Graft acceptance following ABO-Incompatible (ABO-I) heart transplants (HTx) in the pediatric population has been associated with a lack of B-cells that produce donor specific blood group isohemagglutinins (ISOs). However, there have been recent reports of detectable donor specific ISOs. The objectives of this study were to describe the pattern of and risk factors for development of donor specific ISOs, and to determine their effects on rejection and survival following ABO-I HTx. Children who underwent an ABO-I HTx (1992-2009) were included. ISO titers post-HTx and clinical outcomes were reviewed. Logistic regression, adjusted for duration of follow-up, identified factors associated with the development of donor specific ISO titers ≥1:8. Twenty seven percent of patients (n=11/41) produced donor specific ISOs. Anti-A was more commonly produced in at risk patients in comparison to Anti-B (39% vs. 8%; p=0.04; Figure). The median time to peak Anti-A titer was 1.2y (0.1-6.5y) and for Anti-B was 0.5y (0.1-0.9y).

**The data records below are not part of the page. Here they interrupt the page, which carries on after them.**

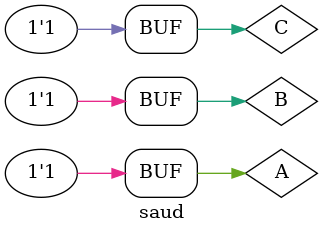
<source format=v>
module dice(A,B,C,a,b,c,d,e,f,g);
input A,B,C;
output a,b,c,d,e,f,g;
wire w1,w2,w3,w4,w5,w6,w7,w8,w9,w10,w11,w12;
assign w1=!A;assign w2=!B;assign w3=!C;
assign w4=A&w2;assign w5=B&w3;
assign w6=w1&B&C;assign w7=A&w2&C;assign w8=A&B&w3;
assign w9=A&w2;assign w10=A&w3;assign w11=w1&B;
assign w12=w2&C;
assign g=w10;
assign d=w11||w12;
assign e=w10;assign b=w6||w7||w8;
assign a=w4||w5;assign f=w6||w7||w8;assign c=w9||w10;
endmodule

module saud;
reg A,B,C;
wire a,b,c,d,e,f,g;
dice l1(A,B,C,a,b,c,d,e,f,g);
initial 
begin
#100 A=1'b0;B=1'b0;C=1'b0;
#100 A=1'b0;B=1'b0;C=1'b1;
#100 A=1'b0;B=1'b1;C=1'b0;
#100 A=1'b0;B=1'b1;C=1'b1;
#100 A=1'b1;B=1'b0;C=1'b0;
#100 A=1'b1;B=1'b0;C=1'b1;
#100 A=1'b1;B=1'b1;C=1'b0;
#100 A=1'b1;B=1'b1;C=1'b1;

end
endmodule

</source>
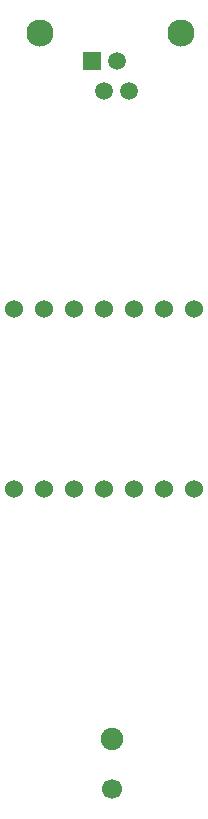
<source format=gbr>
%TF.GenerationSoftware,KiCad,Pcbnew,9.0.2*%
%TF.CreationDate,2025-08-12T12:41:44+02:00*%
%TF.ProjectId,AM03127-Controller,414d3033-3132-4372-9d43-6f6e74726f6c,rev?*%
%TF.SameCoordinates,Original*%
%TF.FileFunction,Soldermask,Bot*%
%TF.FilePolarity,Negative*%
%FSLAX46Y46*%
G04 Gerber Fmt 4.6, Leading zero omitted, Abs format (unit mm)*
G04 Created by KiCad (PCBNEW 9.0.2) date 2025-08-12 12:41:44*
%MOMM*%
%LPD*%
G01*
G04 APERTURE LIST*
%ADD10C,1.900000*%
%ADD11C,1.700000*%
%ADD12C,2.300000*%
%ADD13R,1.500000X1.500000*%
%ADD14C,1.500000*%
%ADD15C,1.524000*%
G04 APERTURE END LIST*
D10*
%TO.C,12V*%
X135300000Y-134250000D03*
D11*
X135300000Y-138550000D03*
%TD*%
D12*
%TO.C,RJ11*%
X141172500Y-74532500D03*
X129172500Y-74532500D03*
D13*
X133642500Y-76832500D03*
D14*
X134662500Y-79372500D03*
X135682500Y-76832500D03*
X136702500Y-79372500D03*
%TD*%
D15*
%TO.C,U1*%
X142240000Y-97835000D03*
X139700000Y-97835000D03*
X137160000Y-97835000D03*
X134620000Y-97835000D03*
X132080000Y-97835000D03*
X129540000Y-97835000D03*
X127000000Y-97835000D03*
X127000000Y-113075000D03*
X129540000Y-113075000D03*
X132080000Y-113075000D03*
X134620000Y-113075000D03*
X137160000Y-113075000D03*
X139700000Y-113075000D03*
X142240000Y-113075000D03*
%TD*%
M02*

</source>
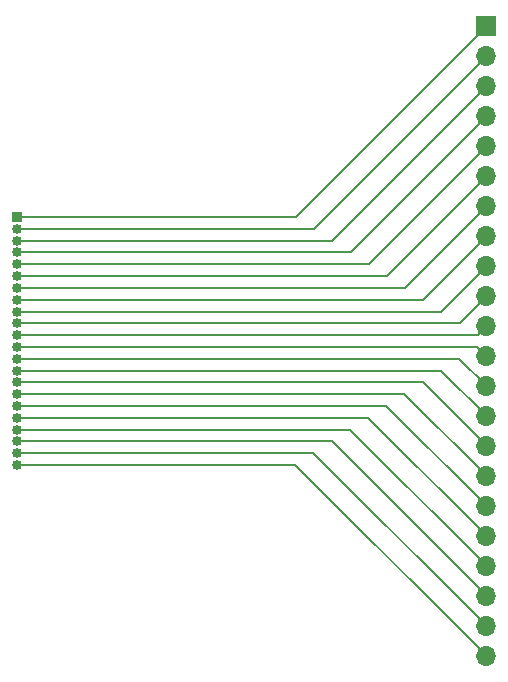
<source format=gtl>
G04 #@! TF.GenerationSoftware,KiCad,Pcbnew,(6.0.6)*
G04 #@! TF.CreationDate,2022-06-27T20:25:50-07:00*
G04 #@! TF.ProjectId,adapter,61646170-7465-4722-9e6b-696361645f70,rev?*
G04 #@! TF.SameCoordinates,Original*
G04 #@! TF.FileFunction,Copper,L1,Top*
G04 #@! TF.FilePolarity,Positive*
%FSLAX46Y46*%
G04 Gerber Fmt 4.6, Leading zero omitted, Abs format (unit mm)*
G04 Created by KiCad (PCBNEW (6.0.6)) date 2022-06-27 20:25:50*
%MOMM*%
%LPD*%
G01*
G04 APERTURE LIST*
G04 #@! TA.AperFunction,ComponentPad*
%ADD10O,0.850000X0.850000*%
G04 #@! TD*
G04 #@! TA.AperFunction,ComponentPad*
%ADD11R,0.850000X0.850000*%
G04 #@! TD*
G04 #@! TA.AperFunction,ComponentPad*
%ADD12R,1.700000X1.700000*%
G04 #@! TD*
G04 #@! TA.AperFunction,ComponentPad*
%ADD13O,1.700000X1.700000*%
G04 #@! TD*
G04 #@! TA.AperFunction,Conductor*
%ADD14C,0.200000*%
G04 #@! TD*
G04 APERTURE END LIST*
D10*
X105750000Y-105000000D03*
X105750000Y-104000000D03*
X105750000Y-103000000D03*
X105750000Y-102000000D03*
X105750000Y-101000000D03*
X105750000Y-100000000D03*
X105750000Y-99000000D03*
X105750000Y-98000000D03*
X105750000Y-97000000D03*
X105750000Y-96000000D03*
X105750000Y-95000000D03*
X105750000Y-94000000D03*
X105750000Y-93000000D03*
X105750000Y-92000000D03*
X105750000Y-91000000D03*
X105750000Y-90000000D03*
X105750000Y-89000000D03*
X105750000Y-88000000D03*
X105750000Y-87000000D03*
X105750000Y-86000000D03*
X105750000Y-85000000D03*
D11*
X105750000Y-84000000D03*
D12*
X145462500Y-67800000D03*
D13*
X145462500Y-70340000D03*
X145462500Y-72880000D03*
X145462500Y-75420000D03*
X145462500Y-77960000D03*
X145462500Y-80500000D03*
X145462500Y-83040000D03*
X145462500Y-85580000D03*
X145462500Y-88120000D03*
X145462500Y-90660000D03*
X145462500Y-93200000D03*
X145462500Y-95740000D03*
X145462500Y-98280000D03*
X145462500Y-100820000D03*
X145462500Y-103360000D03*
X145462500Y-105900000D03*
X145462500Y-108440000D03*
X145462500Y-110980000D03*
X145462500Y-113520000D03*
X145462500Y-116060000D03*
X145462500Y-118600000D03*
X145462500Y-121140000D03*
D14*
X105625000Y-105000000D02*
X129300000Y-105000000D01*
X129300000Y-105000000D02*
X145500000Y-121200000D01*
X105625000Y-104000000D02*
X130840000Y-104000000D01*
X130840000Y-104000000D02*
X145500000Y-118660000D01*
X105625000Y-103000000D02*
X132380000Y-103000000D01*
X132380000Y-103000000D02*
X145500000Y-116120000D01*
X105625000Y-102000000D02*
X133920000Y-102000000D01*
X133920000Y-102000000D02*
X145500000Y-113580000D01*
X105625000Y-101000000D02*
X135460000Y-101000000D01*
X135460000Y-101000000D02*
X145500000Y-111040000D01*
X105625000Y-100000000D02*
X137000000Y-100000000D01*
X137000000Y-100000000D02*
X145500000Y-108500000D01*
X105625000Y-99000000D02*
X138540000Y-99000000D01*
X138540000Y-99000000D02*
X145500000Y-105960000D01*
X105625000Y-98000000D02*
X140080000Y-98000000D01*
X140080000Y-98000000D02*
X145500000Y-103420000D01*
X105625000Y-97000000D02*
X141620000Y-97000000D01*
X141620000Y-97000000D02*
X145500000Y-100880000D01*
X105625000Y-96000000D02*
X143160000Y-96000000D01*
X143160000Y-96000000D02*
X145500000Y-98340000D01*
X105625000Y-95000000D02*
X113000000Y-95000000D01*
X105625000Y-94000000D02*
X144760000Y-94000000D01*
X144760000Y-94000000D02*
X145500000Y-93260000D01*
X105625000Y-93000000D02*
X143220000Y-93000000D01*
X143220000Y-93000000D02*
X145500000Y-90720000D01*
X105625000Y-92000000D02*
X141680000Y-92000000D01*
X141680000Y-92000000D02*
X145500000Y-88180000D01*
X105625000Y-91000000D02*
X140140000Y-91000000D01*
X140140000Y-91000000D02*
X145500000Y-85640000D01*
X105625000Y-90000000D02*
X138600000Y-90000000D01*
X138600000Y-90000000D02*
X145500000Y-83100000D01*
X105625000Y-89000000D02*
X137060000Y-89000000D01*
X137060000Y-89000000D02*
X145500000Y-80560000D01*
X105625000Y-88000000D02*
X135520000Y-88000000D01*
X135520000Y-88000000D02*
X145500000Y-78020000D01*
X105625000Y-87000000D02*
X133980000Y-87000000D01*
X133980000Y-87000000D02*
X145500000Y-75480000D01*
X105625000Y-86000000D02*
X112500000Y-86000000D01*
X105625000Y-85000000D02*
X130900000Y-85000000D01*
X130900000Y-85000000D02*
X145500000Y-70400000D01*
X145500000Y-67860000D02*
X129360000Y-84000000D01*
X129360000Y-84000000D02*
X105625000Y-84000000D01*
X112375000Y-86000000D02*
X132440000Y-86000000D01*
X132440000Y-86000000D02*
X145500000Y-72940000D01*
X112375000Y-95000000D02*
X144700000Y-95000000D01*
X144700000Y-95000000D02*
X145500000Y-95800000D01*
M02*

</source>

Factors associated with the development of donor specific ISOs included: older age at HTx (Odds Ratio:1.2/month, p=0.05), pre-HTx Anti-B level ≥1:8 (OR:25.0,p=0.07), and pre-HTx HLA sensitization (OR:5.0,p=0.08). Older age at HTx (OR: 2.3/month, p=0.06) and pre-HTx HLA sensitization (OR:22.4, p=0.04) were also associated with Anti-A production. The presence of donor specific ISOs did not increase the risk of antibody-mediated rejection, frequency of cellular rejection or death, but were associated with a higher maximum grade of cellular rejection (OR 3.9, 95% CI:0.88-17.28, p=0.07). Donor specific isohemagglutinins develop in one-third of patients following ABO-I HTx. Production of these antibodies appears to differ depending on the donor blood group. The presence of these antibodies has little impact on clinical outcomes but does suggest that mechanisms other than B-cell elimination may be responsible for graft acceptance in this cohort of patients.
- © 2010 by American Heart Association, Inc.